La necessità di contenere il contagio e l'incertezza spingono gli organizzatori di grandi eventi a rinviare gli appuntamenti

In questi giorni basta consultare la casella di posta elettronica per farsi un’idea piuttosto precisa di quello che ormai è stato ribattezzato “effetto Coronavirus”, una emergenza ormai non più solamente sanitaria, ma economica a tutti gli effetti. 

Una sfilza di rinvii, annullamenti e sospensioni a data da destinarsi, su eventi e appuntamenti, dai più piccoli a quelli internazionali , con ricadute economiche importanti sull’industria del turismo, dei trasporti, della ristorazione, più in generale del commercio, specie in Veneto e in Lombardia, ma non solo. Eventi come Mido (occhiali) a Milano e il Cosmoprof (cosmesi) a Bologna, hanno già deciso per il rinvio.

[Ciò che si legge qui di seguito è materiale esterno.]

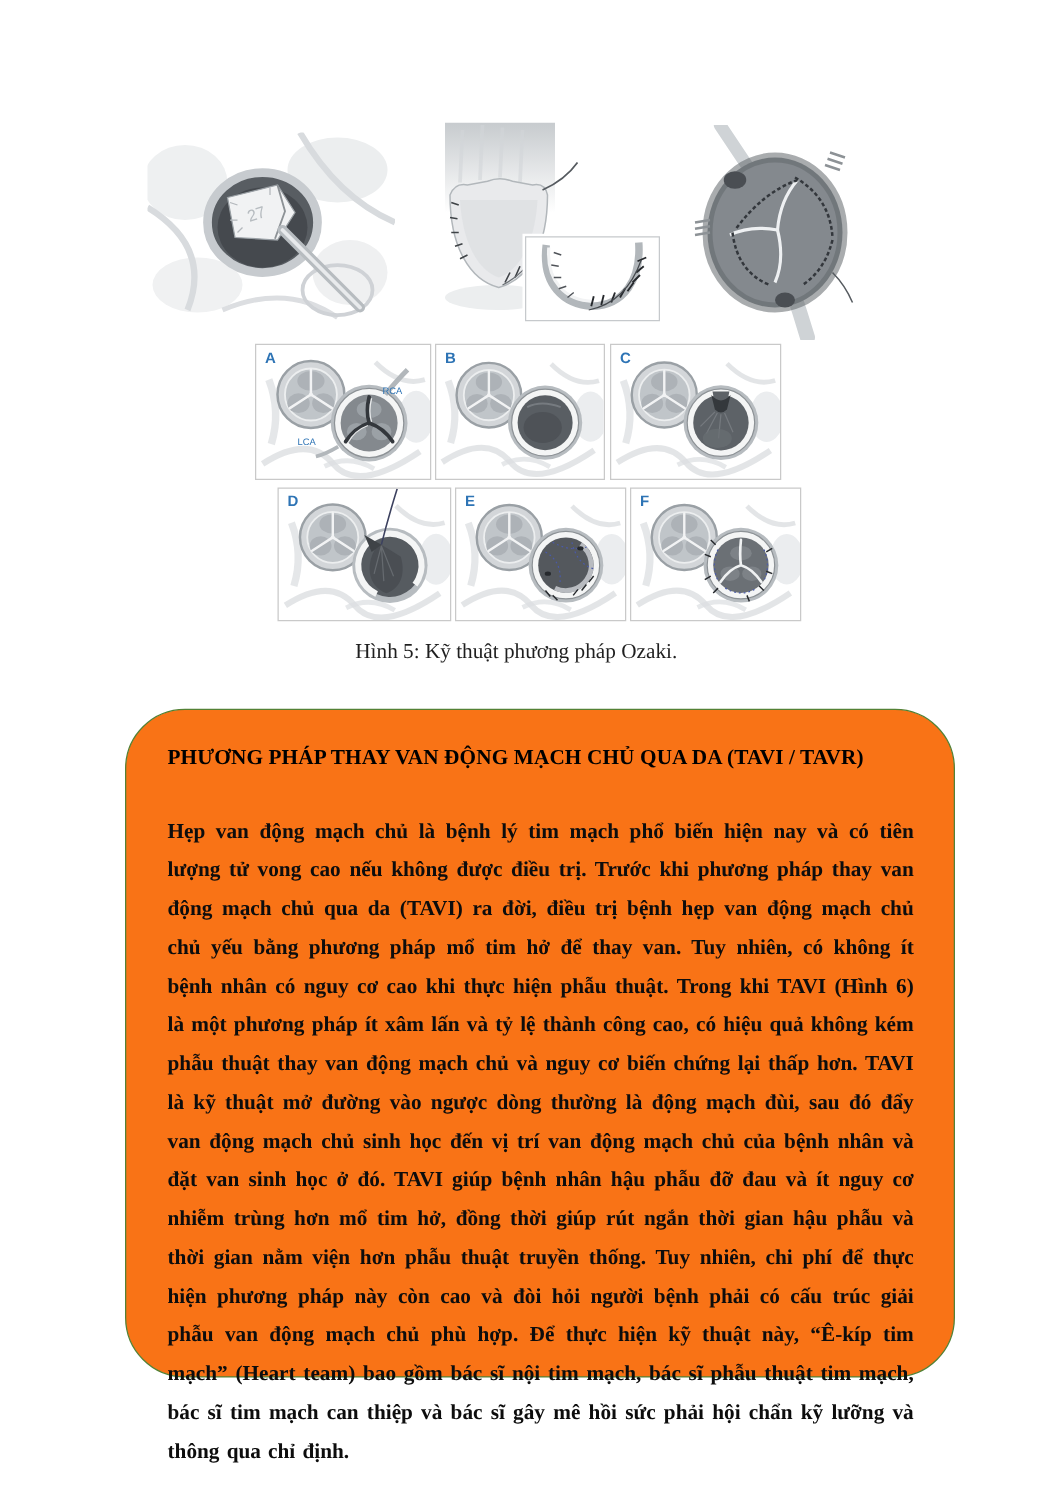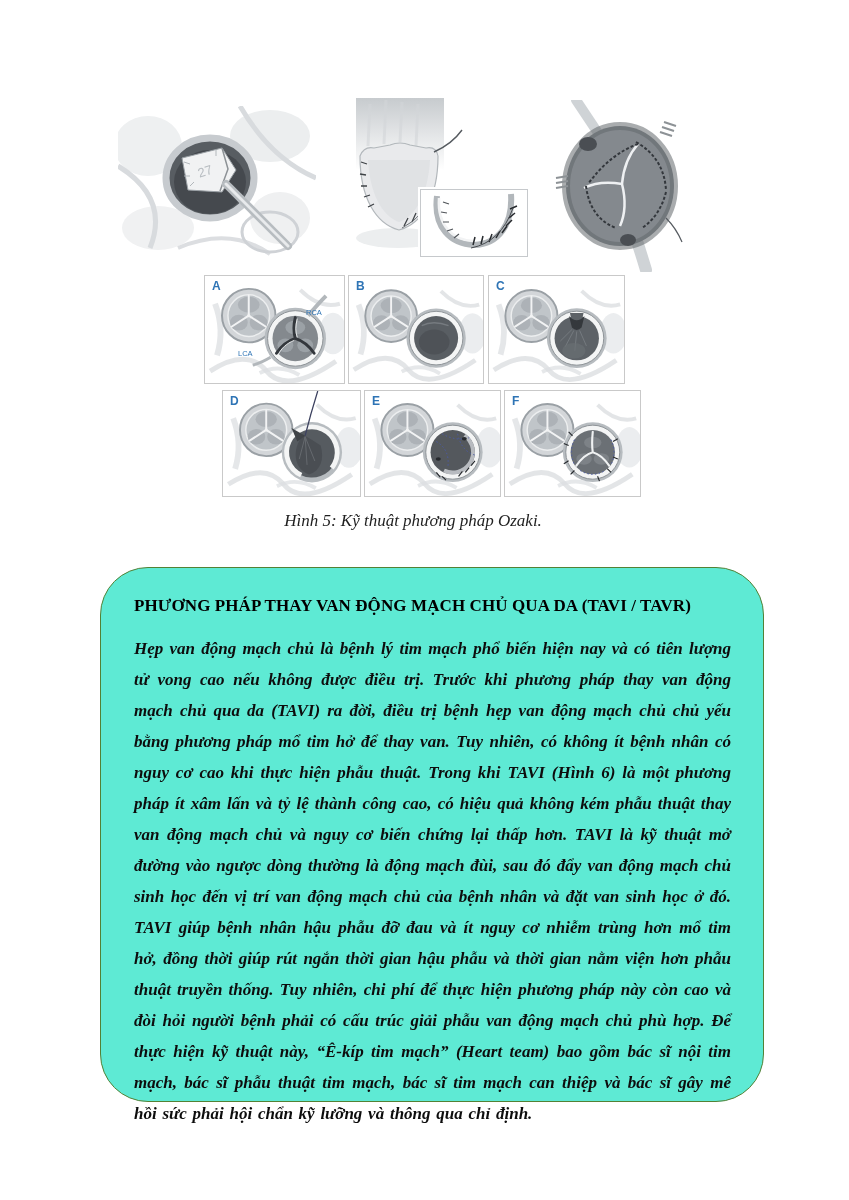"Hình 5: Kỹ thuật phương" .caption { font-style: italic -> none }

SALONE MOBILE SLITTA A GIUGNO – L’ultimo colpo basso per l’economia nazionale e milanese, è il rinvio del Salone del Mobile sul quale si sarebbe dovuto alzare il sipario il prossimo 21 aprile. Proprio ieri, la Federlegno Arredo Eventi ne ha deciso lo slittamento al mese di giugno mentre Milano deve fare i conti, oltre all’emergenza, anche con la sfilza di prenotazioni alberghiere disdette e spedizioni in stand by. 

Verso lo slittamento anche il Vinitaly di Verona, tradizionale appuntamento previsto nella seconda metà di aprile.

CONFCOMMERCIO LANCIA L’ALLARME – “Se la crisi” legata al Coronavirus “dovesse protrarsi oltre i prossimi mesi di maggio – giugno, l’impatto sul PIL dovrebbe essere di 3-4 decimi di punto, pari a 5-7 miliardi di euro”. Lo ha detto ieri il Segretario generale di Confcommercio, Luigi Taranto, entrando al MiSE per il tavolo tra imprese e Governo.

Si legge nella nota ufficiale rilasciata dall’associazione: “Il protrarsi dell’emergenza Coronavirus oltre aprile-maggio potrebbe tradursi in una riduzione del PIL dello 0,3-0,4% con un pesantissimo impatto nel turismo – a rischio, tra marzo e maggio, 21 milioni 700 mila presenze con una riduzione di spesa di 2,65 miliardi di euro – e nel settore dei pubblici esercizi che, con un rischio occupazionale già ora valutato in circa 100mila unità, chiede il riconoscimento, a livello nazionale, dello stato di crisi”.

TREMANO CALCIO E CINEMA – Trema anche l’industria del calcio. I club – che vendono biglietti, ma anche gadget e magliette – rischiano una flessione dei ricavi con il rischio beffa per gli abbonati.

Non va meglio neanche al mondo del cinema, settore che proprio nell’ultimo periodo stava rialzando la testa,  dopo anni di incassi e presenze in flessione. Ma fra box office in caduta verticale e uscite rinviate a date da destinarsi, arriva l’ennesima mazzata e torna ad aleggiare il fantasma della crisi e dell’incertezza.